Tarefa curta a: Reúna todas as linhas da listagem em que aparece a palavra "grace", copiando-as sem alterações.

Trecho selecionado:
--

Completou ontem o prazo de 10 dias dados pelo corregedor nacional do Ministério Público Orlando Rochadel Moreira aos procuradores Deltan Dallagnol e Roberson Henrique Pozzobom para se manifestarem sobre palestras pagas proferidas em empresas investigadas na Operação Lava-Jato. Uma reclamação disciplinar foi instaurada pelo Conselho Nacional do Ministério Público (CNMP) em 16 de julho. Segundo assessoria de imprensa do órgão, o prazo ainda não tinha vencido, porque passou a contar a partir da notificação oficial, que pode não ter ocorrido no mesmo dia do despacho. A data do recebimento, no entanto, não foi informada.

A reclamação do CNMP partiu de um pedido do PT para o afastamento dos procuradores por terem “se articulado para obter lucro mediante a realização de palestras pagas e obtidas com o uso de seus cargos públicos”. Em seu despacho, o corregedor afirmou que “a ampla repercussão nacional demanda atuação da Corregedoria Nacional”. Sem julgamento de mérito, o objetivo da reclamação é obter informações para “apuração da verossimilhança das imputações”. A defesa dos dois procuradores deve ser apresentada nos próximos dias.

--

Dados do exercício:
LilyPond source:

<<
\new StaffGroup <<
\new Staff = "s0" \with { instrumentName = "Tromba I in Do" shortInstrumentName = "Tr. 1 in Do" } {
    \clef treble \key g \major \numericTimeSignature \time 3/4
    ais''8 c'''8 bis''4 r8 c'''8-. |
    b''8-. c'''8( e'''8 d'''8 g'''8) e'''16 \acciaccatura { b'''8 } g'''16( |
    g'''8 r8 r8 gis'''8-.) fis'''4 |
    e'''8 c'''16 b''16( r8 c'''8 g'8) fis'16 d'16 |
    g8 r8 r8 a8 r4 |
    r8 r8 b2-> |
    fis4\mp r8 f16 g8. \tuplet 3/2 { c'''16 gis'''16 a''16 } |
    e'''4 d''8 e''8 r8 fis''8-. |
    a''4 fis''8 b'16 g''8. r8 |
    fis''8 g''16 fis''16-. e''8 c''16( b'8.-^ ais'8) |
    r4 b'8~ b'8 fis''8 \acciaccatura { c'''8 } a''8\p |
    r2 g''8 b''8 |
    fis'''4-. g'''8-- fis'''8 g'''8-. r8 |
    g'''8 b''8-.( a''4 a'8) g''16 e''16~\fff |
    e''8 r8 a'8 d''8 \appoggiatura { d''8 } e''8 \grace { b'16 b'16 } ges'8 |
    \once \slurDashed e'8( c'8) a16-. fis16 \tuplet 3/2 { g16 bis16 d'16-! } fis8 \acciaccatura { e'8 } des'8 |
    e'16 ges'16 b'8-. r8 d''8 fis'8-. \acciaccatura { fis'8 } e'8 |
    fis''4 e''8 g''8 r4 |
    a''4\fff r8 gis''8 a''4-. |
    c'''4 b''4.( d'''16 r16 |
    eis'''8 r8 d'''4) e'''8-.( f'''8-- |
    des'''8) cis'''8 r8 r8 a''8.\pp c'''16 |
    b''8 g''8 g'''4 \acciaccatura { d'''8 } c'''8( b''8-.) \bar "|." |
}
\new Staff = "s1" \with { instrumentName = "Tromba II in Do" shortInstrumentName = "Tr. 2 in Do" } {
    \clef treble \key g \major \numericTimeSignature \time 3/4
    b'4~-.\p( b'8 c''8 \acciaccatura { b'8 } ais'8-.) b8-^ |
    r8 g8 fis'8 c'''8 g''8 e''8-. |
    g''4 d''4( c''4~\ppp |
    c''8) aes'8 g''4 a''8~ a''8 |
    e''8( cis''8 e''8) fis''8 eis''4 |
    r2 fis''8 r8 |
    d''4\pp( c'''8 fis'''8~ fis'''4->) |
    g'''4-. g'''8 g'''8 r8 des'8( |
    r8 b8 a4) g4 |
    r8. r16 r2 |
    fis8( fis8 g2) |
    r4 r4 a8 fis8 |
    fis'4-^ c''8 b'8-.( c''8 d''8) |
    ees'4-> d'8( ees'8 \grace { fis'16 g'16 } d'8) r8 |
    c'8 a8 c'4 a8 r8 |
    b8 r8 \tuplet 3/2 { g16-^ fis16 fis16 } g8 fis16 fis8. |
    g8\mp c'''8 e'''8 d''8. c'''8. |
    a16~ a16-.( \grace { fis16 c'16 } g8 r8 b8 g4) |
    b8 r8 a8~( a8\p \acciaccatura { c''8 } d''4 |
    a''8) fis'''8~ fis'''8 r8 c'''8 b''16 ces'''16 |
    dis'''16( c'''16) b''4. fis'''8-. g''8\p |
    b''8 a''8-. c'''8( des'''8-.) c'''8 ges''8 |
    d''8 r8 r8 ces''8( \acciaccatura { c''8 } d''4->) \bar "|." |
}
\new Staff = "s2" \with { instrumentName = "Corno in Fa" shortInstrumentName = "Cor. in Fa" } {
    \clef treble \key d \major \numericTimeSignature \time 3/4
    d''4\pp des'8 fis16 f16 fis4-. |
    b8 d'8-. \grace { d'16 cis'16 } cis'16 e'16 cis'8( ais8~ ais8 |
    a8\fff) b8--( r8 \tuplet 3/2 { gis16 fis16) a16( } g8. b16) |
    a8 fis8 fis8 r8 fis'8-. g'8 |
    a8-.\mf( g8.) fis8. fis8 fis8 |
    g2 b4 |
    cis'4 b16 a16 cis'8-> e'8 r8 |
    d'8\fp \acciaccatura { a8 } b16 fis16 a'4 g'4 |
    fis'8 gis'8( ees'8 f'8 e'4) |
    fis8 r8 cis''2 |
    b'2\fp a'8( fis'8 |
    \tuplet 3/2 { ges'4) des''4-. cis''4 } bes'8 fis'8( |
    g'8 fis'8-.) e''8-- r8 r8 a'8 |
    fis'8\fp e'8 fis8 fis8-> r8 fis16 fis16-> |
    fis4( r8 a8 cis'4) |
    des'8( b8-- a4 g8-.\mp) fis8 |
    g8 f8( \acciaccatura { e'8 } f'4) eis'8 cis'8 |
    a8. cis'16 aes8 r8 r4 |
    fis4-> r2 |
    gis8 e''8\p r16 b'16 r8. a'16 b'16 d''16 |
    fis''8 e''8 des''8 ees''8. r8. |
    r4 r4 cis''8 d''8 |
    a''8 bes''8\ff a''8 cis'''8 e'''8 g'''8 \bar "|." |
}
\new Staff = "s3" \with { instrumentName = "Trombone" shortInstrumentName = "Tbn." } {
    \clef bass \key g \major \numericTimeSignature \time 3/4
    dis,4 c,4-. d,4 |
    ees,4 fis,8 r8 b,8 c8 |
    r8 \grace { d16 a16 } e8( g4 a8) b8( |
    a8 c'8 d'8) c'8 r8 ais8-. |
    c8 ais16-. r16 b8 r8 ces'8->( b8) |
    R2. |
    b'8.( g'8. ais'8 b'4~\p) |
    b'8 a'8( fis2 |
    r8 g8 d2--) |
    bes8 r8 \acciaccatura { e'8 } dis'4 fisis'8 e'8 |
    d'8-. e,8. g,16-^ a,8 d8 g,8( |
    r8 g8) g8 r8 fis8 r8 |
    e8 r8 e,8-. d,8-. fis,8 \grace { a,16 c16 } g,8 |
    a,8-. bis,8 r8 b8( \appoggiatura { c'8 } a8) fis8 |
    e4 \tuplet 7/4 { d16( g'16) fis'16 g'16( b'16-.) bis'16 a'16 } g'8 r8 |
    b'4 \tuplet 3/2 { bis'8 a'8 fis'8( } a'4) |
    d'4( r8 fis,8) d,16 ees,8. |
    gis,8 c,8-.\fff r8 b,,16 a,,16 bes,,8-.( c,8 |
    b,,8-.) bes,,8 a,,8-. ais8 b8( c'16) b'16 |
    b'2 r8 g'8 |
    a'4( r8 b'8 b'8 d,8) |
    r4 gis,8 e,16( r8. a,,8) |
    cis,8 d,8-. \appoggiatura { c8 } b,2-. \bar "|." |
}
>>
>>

--

Tarefa curta b: Dê prosseguimento à notícia sobre a reclamação disciplinar contra os procuradores da Lava-Jato, começando logo após a última frase apresentada.

Resultado a:
    e''8 r8 a'8 d''8 \appoggiatura { d''8 } e''8 \grace { b'16 b'16 } ges'8 |
    ees'4-> d'8( ees'8 \grace { fis'16 g'16 } d'8) r8 |
    a16~ a16-.( \grace { fis16 c'16 } g8 r8 b8 g4) |
    b8 d'8-. \grace { d'16 cis'16 } cis'16 e'16 cis'8( ais8~ ais8 |
    r8 \grace { d16 a16 } e8( g4 a8) b8( |
    e8 r8 e,8-. d,8-. fis,8 \grace { a,16 c16 } g,8 |

Resultado b:
Em nota, a Associação Nacional dos Procuradores da República (ANPR) informou que a realização de palestras é lícita. “Os membros do Ministério Público estão sujeitos a inúmeras restrições constitucionais e legais, tais como a impossibilidade de recebimento de custas (...). Contudo, a própria Constituição autorizou o exercício, cumulativo com o cargo, de atividade de magistério, desde que haja compatibilidade de horário. Dentro do conceito de magistério se insere, claramente, a realização de palestras.”